Dilbert walks down the hall thinking, "Sometimes I feel like a kid in an adult's body, hoping nobody notices." Dilbert thinks, "It's as if I stopped maturing and just started faking it after age fourteen." Dilbert passes a woman and thinks, "I'll bet women never feel that way." The woman thinks, "Cooties."
Dilbert and Dogbert sit outdoors.
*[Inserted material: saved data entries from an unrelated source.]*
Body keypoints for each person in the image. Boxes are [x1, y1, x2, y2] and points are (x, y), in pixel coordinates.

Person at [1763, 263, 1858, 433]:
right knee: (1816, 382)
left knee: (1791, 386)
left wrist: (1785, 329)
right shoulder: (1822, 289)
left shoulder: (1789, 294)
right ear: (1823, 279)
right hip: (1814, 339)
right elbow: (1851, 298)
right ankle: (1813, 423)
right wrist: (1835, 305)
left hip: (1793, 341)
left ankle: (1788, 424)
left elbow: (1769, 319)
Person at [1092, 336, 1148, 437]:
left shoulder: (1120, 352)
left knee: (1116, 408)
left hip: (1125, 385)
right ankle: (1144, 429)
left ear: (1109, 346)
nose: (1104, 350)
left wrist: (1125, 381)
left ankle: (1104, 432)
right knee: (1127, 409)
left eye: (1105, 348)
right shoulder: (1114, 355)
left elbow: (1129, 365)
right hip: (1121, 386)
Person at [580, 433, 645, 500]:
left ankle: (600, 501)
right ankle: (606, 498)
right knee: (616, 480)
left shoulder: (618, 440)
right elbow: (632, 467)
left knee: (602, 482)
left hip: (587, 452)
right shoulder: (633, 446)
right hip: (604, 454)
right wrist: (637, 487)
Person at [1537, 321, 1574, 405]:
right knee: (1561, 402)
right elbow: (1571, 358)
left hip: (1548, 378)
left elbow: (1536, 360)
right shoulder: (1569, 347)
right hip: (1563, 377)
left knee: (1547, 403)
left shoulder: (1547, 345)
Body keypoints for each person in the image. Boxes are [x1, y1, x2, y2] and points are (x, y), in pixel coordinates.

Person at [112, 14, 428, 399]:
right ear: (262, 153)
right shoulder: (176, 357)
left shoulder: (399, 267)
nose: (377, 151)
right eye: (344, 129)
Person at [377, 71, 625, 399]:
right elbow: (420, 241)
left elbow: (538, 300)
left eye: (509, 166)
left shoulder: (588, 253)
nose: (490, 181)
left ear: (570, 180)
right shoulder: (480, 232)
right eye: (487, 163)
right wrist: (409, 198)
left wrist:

Dilbert says, "And another of life's mysteries is, why do they call it the 'Great Wall of China?'" Dilbert continues, "It never really kept any invading armies out . . . Kind of a dismal flop from an engineering perspective." Dogbert says, "I don't think 'The Dismal Flop of China' would have the same tourist appeal." Dilbert replies, "I wouldn't pay to see it."
A large man enters Dilbert's cubicle and says, "Yo, Dilbert, give me your lunch money or I'll erase your data diskettes." Dilbert replies, "Touch my data and I'll erase any mention of you from the main payroll computer." Beads of sweat flies from the man's head and he says, "No . . . Please, I'm sorry." Dilbert turns toward the reader and says, "Nothing is more pathetic than an aging school bully." The man says, "I took shop; I can make you some nice bookends."